Jakarta – Publish What You Pay (PWYP) Indonesia, in collaboration with Ember Climate and the Extractive Industries Transparency Initiatives (EITI) Secretariat Indonesia, Ministry of Energy and Mineral Resources (ESDM), organized a webinar titled “Understanding Greenhouse Gas Emissions from Indonesia’s Extractive Industry Sector” on July 31, 2024. The webinar aimed to provide a deeper understanding of greenhouse gas (GHG) emissions in Indonesia’s extractive industry sector and discuss the transparency of GHG emission data within the framework of public information disclosure in Indonesia. Understanding emissions from the extractive sector is necessary to adopt more sustainable practices.
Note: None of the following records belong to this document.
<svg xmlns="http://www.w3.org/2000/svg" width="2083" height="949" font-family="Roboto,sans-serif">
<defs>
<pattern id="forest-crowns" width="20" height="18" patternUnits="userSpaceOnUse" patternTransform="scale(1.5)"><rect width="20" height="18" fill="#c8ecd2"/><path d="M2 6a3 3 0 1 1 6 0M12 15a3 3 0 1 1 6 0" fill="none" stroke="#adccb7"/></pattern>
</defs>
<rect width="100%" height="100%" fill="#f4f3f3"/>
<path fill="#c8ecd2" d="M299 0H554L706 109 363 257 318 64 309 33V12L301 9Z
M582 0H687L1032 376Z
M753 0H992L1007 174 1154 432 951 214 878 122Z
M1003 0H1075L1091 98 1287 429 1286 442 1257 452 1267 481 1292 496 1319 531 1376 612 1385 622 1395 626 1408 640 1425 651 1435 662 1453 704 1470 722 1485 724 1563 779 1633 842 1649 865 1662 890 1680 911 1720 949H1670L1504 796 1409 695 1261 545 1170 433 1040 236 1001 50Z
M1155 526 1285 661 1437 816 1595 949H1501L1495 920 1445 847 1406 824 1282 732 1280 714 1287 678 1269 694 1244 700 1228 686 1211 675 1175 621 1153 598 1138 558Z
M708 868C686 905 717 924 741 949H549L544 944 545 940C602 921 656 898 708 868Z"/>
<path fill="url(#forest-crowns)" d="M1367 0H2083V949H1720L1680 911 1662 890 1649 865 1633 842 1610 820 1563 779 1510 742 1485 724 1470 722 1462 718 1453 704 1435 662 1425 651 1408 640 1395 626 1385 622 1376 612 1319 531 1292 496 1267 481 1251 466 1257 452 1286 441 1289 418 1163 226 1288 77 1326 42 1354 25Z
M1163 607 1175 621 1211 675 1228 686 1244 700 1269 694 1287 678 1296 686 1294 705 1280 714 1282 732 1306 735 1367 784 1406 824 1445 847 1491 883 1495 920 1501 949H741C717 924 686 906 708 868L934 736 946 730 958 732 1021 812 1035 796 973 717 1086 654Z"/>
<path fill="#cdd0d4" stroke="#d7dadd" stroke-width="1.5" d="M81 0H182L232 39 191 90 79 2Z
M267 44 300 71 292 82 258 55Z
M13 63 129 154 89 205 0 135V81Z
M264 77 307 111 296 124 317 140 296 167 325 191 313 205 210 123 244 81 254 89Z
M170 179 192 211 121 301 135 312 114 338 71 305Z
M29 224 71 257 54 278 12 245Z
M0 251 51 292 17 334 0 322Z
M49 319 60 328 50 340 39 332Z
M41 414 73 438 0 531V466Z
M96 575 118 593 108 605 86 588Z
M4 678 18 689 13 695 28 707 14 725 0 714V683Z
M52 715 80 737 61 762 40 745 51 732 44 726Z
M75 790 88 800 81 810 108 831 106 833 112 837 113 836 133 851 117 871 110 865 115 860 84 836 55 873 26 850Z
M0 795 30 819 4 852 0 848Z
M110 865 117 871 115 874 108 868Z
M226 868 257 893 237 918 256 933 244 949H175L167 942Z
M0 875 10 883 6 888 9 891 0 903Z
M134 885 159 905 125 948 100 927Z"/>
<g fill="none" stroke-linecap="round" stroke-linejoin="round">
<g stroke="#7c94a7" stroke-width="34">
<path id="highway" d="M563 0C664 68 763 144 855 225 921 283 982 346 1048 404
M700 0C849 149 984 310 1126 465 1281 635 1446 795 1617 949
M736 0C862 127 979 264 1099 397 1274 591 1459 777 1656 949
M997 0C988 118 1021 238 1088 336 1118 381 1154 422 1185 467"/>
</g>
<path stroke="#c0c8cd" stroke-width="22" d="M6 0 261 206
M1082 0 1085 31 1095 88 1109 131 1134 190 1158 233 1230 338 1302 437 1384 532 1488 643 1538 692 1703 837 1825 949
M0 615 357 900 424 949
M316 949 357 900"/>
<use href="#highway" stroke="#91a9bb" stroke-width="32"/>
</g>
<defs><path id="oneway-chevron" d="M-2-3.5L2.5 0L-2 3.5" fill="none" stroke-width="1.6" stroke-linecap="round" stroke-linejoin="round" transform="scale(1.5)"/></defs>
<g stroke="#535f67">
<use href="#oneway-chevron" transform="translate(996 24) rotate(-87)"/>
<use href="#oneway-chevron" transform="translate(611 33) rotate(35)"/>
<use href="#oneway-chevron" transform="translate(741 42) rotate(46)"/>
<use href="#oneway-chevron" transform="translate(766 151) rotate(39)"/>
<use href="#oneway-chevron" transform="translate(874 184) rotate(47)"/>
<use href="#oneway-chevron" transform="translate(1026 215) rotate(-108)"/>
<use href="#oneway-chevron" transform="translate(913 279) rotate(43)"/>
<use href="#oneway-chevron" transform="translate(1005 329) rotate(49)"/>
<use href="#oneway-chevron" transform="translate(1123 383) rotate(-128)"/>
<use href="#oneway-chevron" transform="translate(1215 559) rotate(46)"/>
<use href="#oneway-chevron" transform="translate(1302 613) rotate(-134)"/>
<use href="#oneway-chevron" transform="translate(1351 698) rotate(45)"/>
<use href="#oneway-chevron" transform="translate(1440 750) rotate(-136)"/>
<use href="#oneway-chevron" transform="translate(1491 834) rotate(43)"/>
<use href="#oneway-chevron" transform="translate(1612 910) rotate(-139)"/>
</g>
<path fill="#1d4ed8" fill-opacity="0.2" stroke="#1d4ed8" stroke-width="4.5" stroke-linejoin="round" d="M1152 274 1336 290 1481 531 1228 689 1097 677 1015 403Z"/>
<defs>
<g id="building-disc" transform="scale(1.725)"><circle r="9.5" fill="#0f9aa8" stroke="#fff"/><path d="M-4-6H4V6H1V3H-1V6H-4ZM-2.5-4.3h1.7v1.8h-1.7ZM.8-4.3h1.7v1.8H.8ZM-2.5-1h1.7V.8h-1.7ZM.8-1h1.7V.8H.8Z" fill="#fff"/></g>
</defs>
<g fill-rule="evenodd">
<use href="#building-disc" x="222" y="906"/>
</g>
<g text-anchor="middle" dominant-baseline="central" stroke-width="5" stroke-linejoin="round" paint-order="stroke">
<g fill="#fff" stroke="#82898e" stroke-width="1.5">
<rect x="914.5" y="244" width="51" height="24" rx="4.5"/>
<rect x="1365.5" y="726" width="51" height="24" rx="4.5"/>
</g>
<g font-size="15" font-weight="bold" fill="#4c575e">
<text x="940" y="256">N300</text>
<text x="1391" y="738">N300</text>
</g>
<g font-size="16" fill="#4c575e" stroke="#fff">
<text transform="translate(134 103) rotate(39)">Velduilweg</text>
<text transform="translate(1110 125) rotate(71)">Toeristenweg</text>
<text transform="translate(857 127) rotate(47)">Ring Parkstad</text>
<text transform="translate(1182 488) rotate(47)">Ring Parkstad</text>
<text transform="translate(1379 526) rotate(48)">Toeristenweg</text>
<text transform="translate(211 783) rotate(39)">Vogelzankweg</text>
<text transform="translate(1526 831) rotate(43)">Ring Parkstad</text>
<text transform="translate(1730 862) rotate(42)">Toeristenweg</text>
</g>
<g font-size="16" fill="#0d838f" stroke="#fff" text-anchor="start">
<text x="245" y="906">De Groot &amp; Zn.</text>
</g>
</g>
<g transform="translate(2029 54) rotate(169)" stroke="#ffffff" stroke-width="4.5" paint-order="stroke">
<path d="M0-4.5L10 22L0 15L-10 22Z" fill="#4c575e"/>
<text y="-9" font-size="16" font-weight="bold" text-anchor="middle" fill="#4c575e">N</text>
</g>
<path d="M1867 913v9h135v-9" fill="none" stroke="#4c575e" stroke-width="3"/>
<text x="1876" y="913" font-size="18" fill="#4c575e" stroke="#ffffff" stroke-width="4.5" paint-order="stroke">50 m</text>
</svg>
Additionally, industry players in this sector can determine appropriate strategies to reduce GHG emissions, such as improving energy efficiency, utilizing green technologies, and better waste management.

The webinar featured Mouna Wasef, Head of Research and Advocacy at PWYP Indonesia and alternate Civil Society Representative in the EITI Indonesia Multi-Stakeholders Group (MSG), Dody Kurniawan, Senior Analyst on Climate and Energy at Ember Climate, and Nurhadi from the Energy and Mineral Resources Research and Development Agency, Ministry of ESDM.

Mouna Wasef stated that Indonesia has signed the Paris Agreement and committed to reducing GHG emissions by 29% through its own efforts and by 41% with international support by 2030. Simultaneously, as one of the implementing countries of EITI, extractive companies in Indonesia are also encouraged to report their GHG emissions, as per the 2023 EITI Standard (3.4). This GHG emissions reporting is necessary to enhance transparency and accountability of the companies and the extractive industry sector as a whole.

“Transparency of GHG emission data is very important considering the extractive industry has both direct and indirect emissions. Data transparency can also support Indonesia’s accountability regarding its climate commitments,” she said.

Mouna added that although currently the disclosure of GHG emissions by extractive companies under EITI is still recommended, it is not impossible that the same standards will become mandatory reporting in the future. Therefore, systematic efforts are needed to accelerate the recording of GHG emissions data in the extractive sector.

“Not only to meet EITI standards, but also as a commitment to achieving net zero emission,” she explained.

Dody Kurniawan presented the latest study from Ember Climate, which found that six out of the ten largest coal companies in Indonesia have not reported methane gas emissions, which are a major contributor to emissions in the coal mining sector.

“Among all greenhouse gases released from the coal supply chain, coal mine methane is considered the primary emission because it has a warming effect 30 times greater than carbon dioxide,” he explained.

Additionally, it was revealed that out of 909 coal concessions in Indonesia, ten coal companies control half of the coal production in Indonesia.

On one hand, Indonesia has several regulations mandating the government and business actors to record methane emission inventories in coal mines. Indonesia has agreed to global agreements on methane and needs to report to the United Nations Framework Convention for Climate Change (UNFCCC) and undertake biennial mitigation actions. Listed coal mining companies must prepare sustainability reports that include emissions. Minister of ESDM Regulation No. 22 of 2019 on Greenhouse Gas Inventory also regulates emission reporting.

Nurhadi presented a study titled Calculation of GHG Emissions from Mineral and Coal Mining Activities using methods based on the 2006 Intergovernmental Panel on Climate Change (IPCC) Guidelines and 2019 IPCC Refinement, which divides the calculation methods based on accuracy levels: Tier-1 uses global emission factors, Tier-2 uses country or plant-specific data, and Tier-3 uses more accurate direct measurement methods.

The analysis revealed that three types of companies with different production capacities show significant emission variations. Company A (high production) produced total emissions of 2,005,443 tons of CO2eq, while Company B (medium production) had emissions of 346,017 tons of CO2eq. Company C (low production) emitted only 1,343 tons of CO2eq. The estimated total greenhouse gas emissions from the national coal mining sector, calculated based on coal production history from 2016 to 2022, reached 34,133 Gg CO2eq in 2022.

“Currently, the Ministry of ESDM, through the Directorate General of Minerals and Coal, is conducting a study to develop guidelines for greenhouse gas emission inventory in the mineral and coal mining subsector. The expectation is that all business entities in this subsector will be required to report emission inventories according to the guidelines being developed. The obtained inventory data will be integrated into the Minerba One Data Indonesia (MoDI) database in the future,” he concluded.